Lenovo IdeaPad U260 User Review

by Daniel P. Dern Reads (20,690)
Editor's Rating
6.00

TG Ratings Breakdown

    • Software & Support
    • 7
    • Upgrade Capabilities
    • 4
    • Usability
    • 6
    • Design
    • 8
    • Performance
    • 6
    • Features
    • 6
    • Price/Value Rating
    • 5
    • Total Score:
    • 6.00
    • Rating 1 to 10, top score 10

Overview

  • Pros

    • Good performance
    • Nice design, solid feel
    • Good display, keyboard
  • Cons

    • Battery life not all-day
    • Standard warranty only 1 year
    • Limited configuration options

Lenovo’s IdeaPad family of notebooks is the company’s multimedia/entertainment series, as opposed to the business-optimized ThinkPad line or the budget-oriented Essential line.
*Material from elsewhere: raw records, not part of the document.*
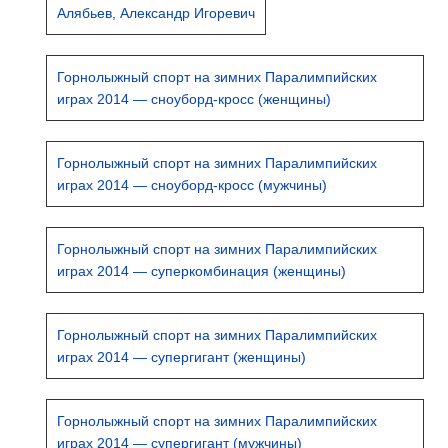
Алябьев, Александр Игоревич
Горнолыжный спорт на зимних Паралимпийских
играх 2014 — сноуборд-кросс (женщины)
Горнолыжный спорт на зимних Паралимпийских
играх 2014 — сноуборд-кросс (мужчины)
Горнолыжный спорт на зимних Паралимпийских
играх 2014 — суперкомбинация (женщины)
Горнолыжный спорт на зимних Паралимпийских
играх 2014 — супергигант (женщины)
Горнолыжный спорт на зимних Паралимпийских
играх 2014 — супергигант (мужчины)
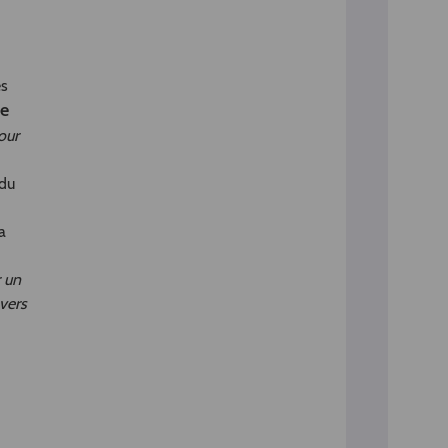
es
de
our
 du
a
r un
avers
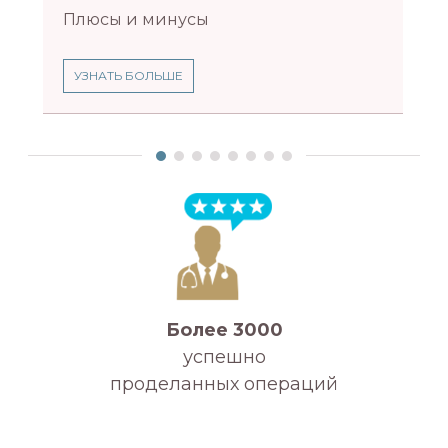
Плюсы и минусы
УЗНАТЬ БОЛЬШЕ
Более 3000
успешно
проделанных операций
А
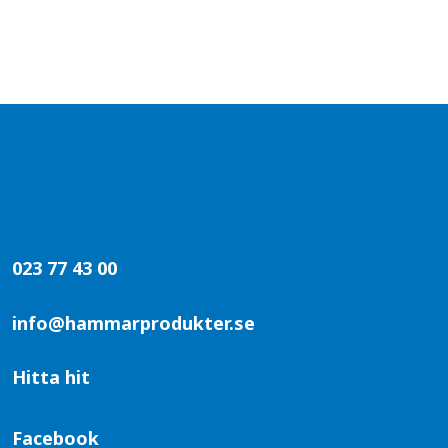
023 77 43 00
info@hammarprodukter.se
Hitta hit
Facebook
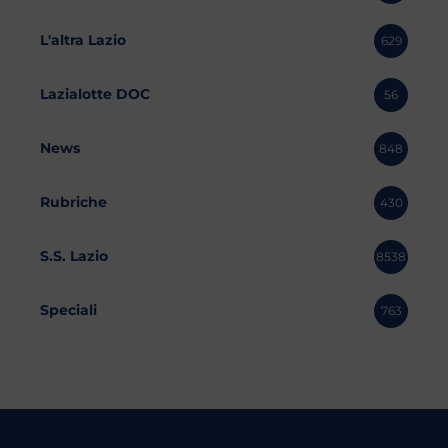
L'altra Lazio
629
Lazialotte DOC
56
News
848
Rubriche
430
S.S. Lazio
8538
Speciali
763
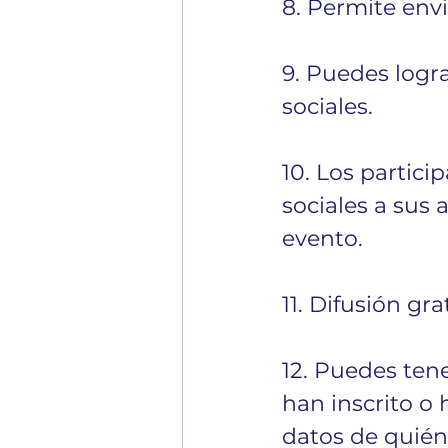
8. Permite envi
9. Puedes logra
sociales.
10. Los partici
sociales a sus 
evento. 
11. Difusión gr
12. Puedes ten
han inscrito o
datos de quién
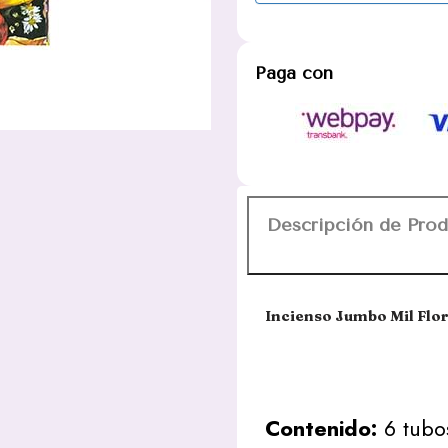
Paga con
Descripción de Pro
Incienso Jumbo Mil Flo
Contenido:
6 tubos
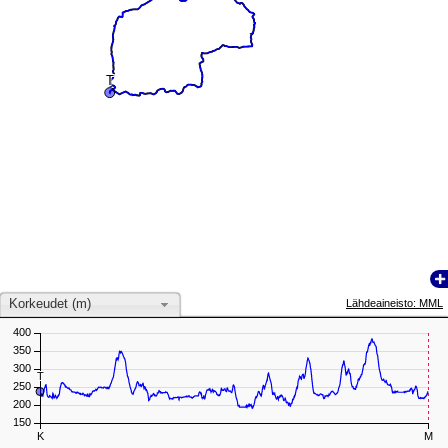
T
T
Korkeudet (m)
Lähdeaineisto: MML
400
350
300
T
T
250
200
150
K
M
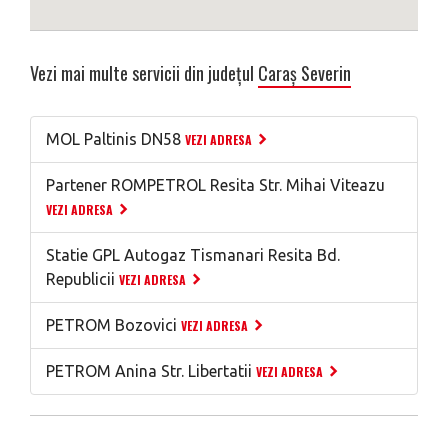
Vezi mai multe servicii din județul
Caraș Severin
MOL Paltinis DN58
VEZI ADRESA
Partener ROMPETROL Resita Str. Mihai Viteazu
VEZI ADRESA
Statie GPL Autogaz Tismanari Resita Bd.
Republicii
VEZI ADRESA
PETROM Bozovici
VEZI ADRESA
PETROM Anina Str. Libertatii
VEZI ADRESA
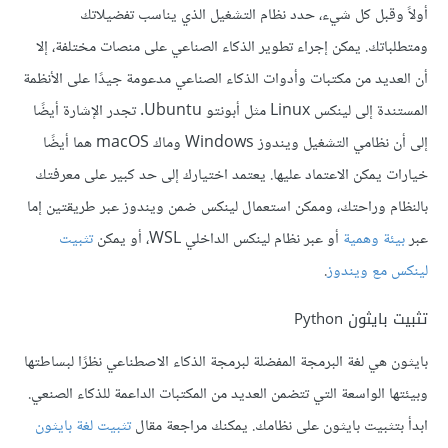
أولاً وقبل كل شيء، حدد نظام التشغيل الذي يناسب تفضيلاتك
ومتطلباتك. يمكن إجراء تطوير الذكاء الصناعي على منصات مختلفة، إلا
أن العديد من مكتبات وأدوات الذكاء الصناعي مدعومة جيدًا على الأنظمة
المستندة إلى لينكس Linux مثل أبونتو Ubuntu. تجدر الإشارة أيضًا
إلى أن نظامي التشغيل ويندوز Windows وماك macOS هما أيضًا
خيارات يمكن الاعتماد عليها. يعتمد اختيارك إلى حد كبير على معرفتك
بالنظام وراحتك، وممكن استعمال لينكس ضمن ويندوز عبر طريقتين إما
عبر
بيئة وهمية
أو عبر نظام لينكس الداخلي WSL، أو يمكن
تثبيت
لينكس مع ويندوز
.
تثبيت بايثون Python
بايثون هي لغة البرمجة المفضلة لبرمجة الذكاء الاصطناعي نظرًا لبساطتها
وبيئتها الواسعة التي تتضمن العديد من المكتبات الداعمة للذكاء الصنعي.
ابدأ بتثبيت بايثون على نظامك. يمكنك مراجعة مقال
تثبيت لغة بايثون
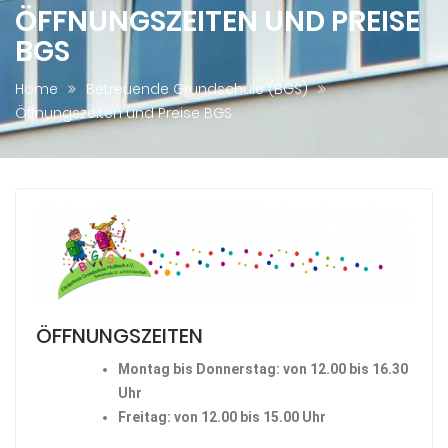
ÖFFNUNGSZEITEN UND PREISE
BGS
Home
Betreuende Grundschule (BGS)
Öffnungszeiten und Preise BGS
ÖFFNUNGSZEITEN
Montag bis Donnerstag: von 12.00 bis 16.30
Uhr
Freitag: von 12.00 bis 15.00 Uhr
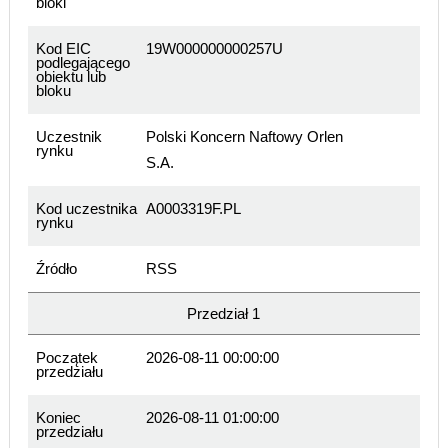
bloki
Kod EIC
19W000000000257U
podlegającego
obiektu lub
bloku
Uczestnik
Polski Koncern Naftowy Orlen
rynku
S.A.
Kod uczestnika
A0003319F.PL
rynku
Źródło
RSS
Przedział 1
Początek
2026-08-11 00:00:00
przedziału
Koniec
2026-08-11 01:00:00
przedziału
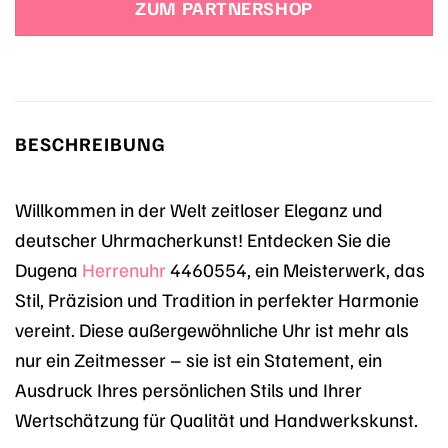
ZUM PARTNERSHOP
89,90 €
69,90 €.
BESCHREIBUNG
Willkommen in der Welt zeitloser Eleganz und
deutscher Uhrmacherkunst! Entdecken Sie die
Dugena
Herrenuhr
4460554, ein Meisterwerk, das
Stil, Präzision und Tradition in perfekter Harmonie
vereint. Diese außergewöhnliche Uhr ist mehr als
nur ein Zeitmesser – sie ist ein Statement, ein
Ausdruck Ihres persönlichen Stils und Ihrer
Wertschätzung für Qualität und Handwerkskunst.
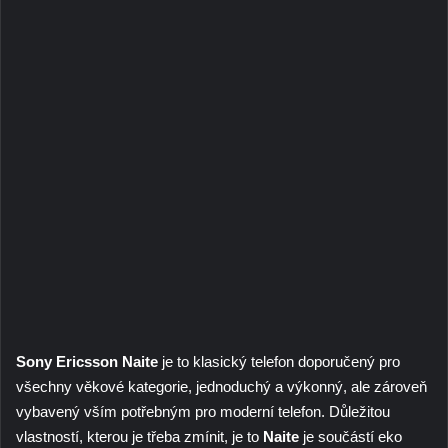
Sony Ericsson Naite
je to klasický telefon doporučený pro
všechny věkové kategorie, jednoduchý a výkonný, ale zároveň
vybavený vším potřebným pro moderní telefon. Důležitou
vlastností, kterou je třeba zmínit, je to
Naite
je součástí eko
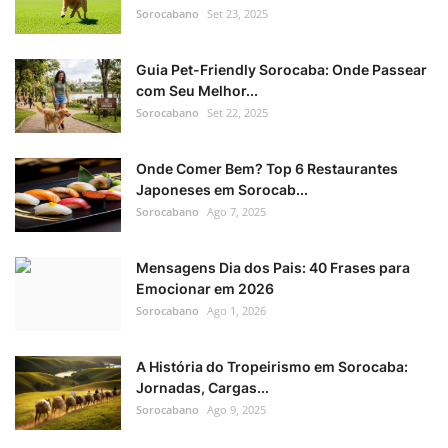
Sorocabano
Set 23, 2025
Guia Pet-Friendly Sorocaba: Onde Passear
com Seu Melhor...
Sorocabano
Set 22, 2025
Onde Comer Bem? Top 6 Restaurantes
Japoneses em Sorocab...
Sorocabano
Ago 7, 2025
Mensagens Dia dos Pais: 40 Frases para
Emocionar em 2026
Sorocabano
Ago 1, 2026
A História do Tropeirismo em Sorocaba:
Jornadas, Cargas...
Sorocabano
Ago 9, 2025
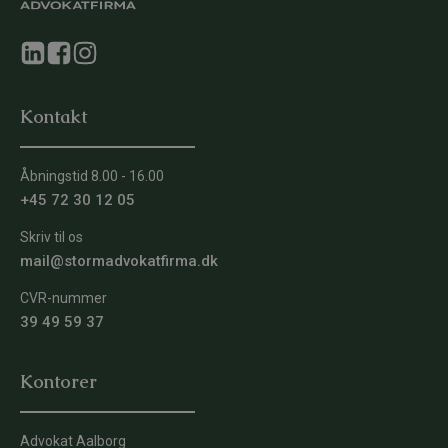
Kontakt
Åbningstid 8.00 - 16.00
+45 72 30 12 05
Skriv til os
mail@stormadvokatfirma.dk
CVR-nummer
39 49 59 37
Kontorer
Advokat Aalborg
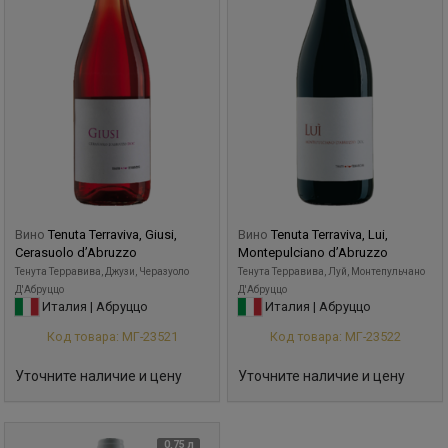
Вино
Tenuta Terraviva, Giusi,
Вино
Tenuta Terraviva, Lui,
Cerasuolo d’Abruzzo
Montepulciano d’Abruzzo
Тенута Терравива, Джузи, Черазуоло
Тенута Терравива, Луй, Монтепульчано
Д'Абруццо
Д'Абруццо
Италия | Абруццо
Италия | Абруццо
Код товара: МГ-23521
Код товара: МГ-23522
Уточните наличие и цену
Уточните наличие и цену
0,75 л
The editors at NotebookReview.com didn’t have an overwhelmingly positive opinion about the 12.5-inch Lenovo IdeaPad U260, but contributor Daniel P. Dern wanted to chime in with his own take on the ultraportable U260.

The IdeaPad U260 is Lenovo’s (and, according to the company, the industry’s) first 12.5-inch (widescreen display) laptop. The U260 has no internal hardware configuration options to alter the base MSRP of $1,199.00, not even a solid-state disk (SSD) instead of the hard drive. You can, of course, add service or warranty options, along with third-party software and peripherals, which will bring the system price up.

Remember, the base warranty is for just one year. Upgrades start at $39, up to $229 for the 3-year In-Home Warranty + 3-year LenovoCare Notebook Protection. Having had in-home service for my old IBM ThinkPad — including a round by Lenovo after IBM sold them the trademark and product line — I can speak positively to service quality, and the great convenience of not having to pack the notebook up for shipping and trust it won’t get whacked by shippers or remote fixers.

Before buying, start by checking the Lenovo site for sales; I’ve seen prices of $999 and even $849 on various days. As for whether that price is good, a bargain, or bad, remember that notebooks aren’t always comparable commodities, even with the same weight and size class.

Build and Design
Lenovo’s IdeaPad family is intended for style-conscious users, compared with the quietly professional-looking, all-black business-oriented ThinkPad family. The unit feels reassuringly solid, without being too heavy — even with the small lightweight AC adapter and its cords, you can carry this around all day without any strain or inconvenience. And the chassis feels solid; when I carefully twisted the edges, it didn’t seem to bend.

The IdeaPad U260 has a magnesium-alloy shell, with “metallic brushed” and “textured patterns etched into the cover,” according to Lenovo. Translation, it feels smooth but not slippery. The U260 comes in either Clementine Orange or Mocha Brown color, has rounded corners, and the top is blank except for a small silver Lenovo logo. The inside is black except for keyboard markings and the light-up indicators. Speakers are at the top just inside the hinges — nearly invisible if you don’t look carefully for the grill areas.

The bezel around the 12.5-inch display is about half an inch on each side. The 1.75-inch by 3.25-inch two-button touchpad is centered next to the lower edge of the base, making for comfortable typing. The display lid opens smoothly — up to 140 degrees, it won’t lie flat. The only other design feature I’ll mention at this point is that the U260 includes Lenovo’s Active Protection System that protect the hard drive from shocks.

Ports and Features
The U260 has two USB 2.0 ports (one on each side), Ethernet, Ethernet, HDMI and VGA, audio, and a security lock slot. There’s a physical Wi-Fi on/off slide switch, and a light-up indicator above the keyboard. The power button is just above the keyboard, on the middle of the left side, and lights up clearly to confirm that power is on. There are no slots for SD cards or other media and the ports are all on the sides; the front and back are solid. Cooling vents are on the bottom towards the back.

The U260 also has an integrated 0.3MP camera, at the center top, which, among other things, can be used for VeriFace facial-recognition login, using your face instead of a keyboarded password. (Caution: VeriFace apparently can be fooled by a picture, like one displayed on a phone.

VeriFace works reasonably well except in too-low light (you can bypass this on a per-event basis and use password login instead — or turn all login security.) If you’re not an authorized user, VeriFace also lets you then record a video/audio message for a specified user.

VeriFace takes and saves pictures of unauthorized users — if you do try to login via VeriFace, it warns you that it’s taking your picture and sending it off (assuming it can).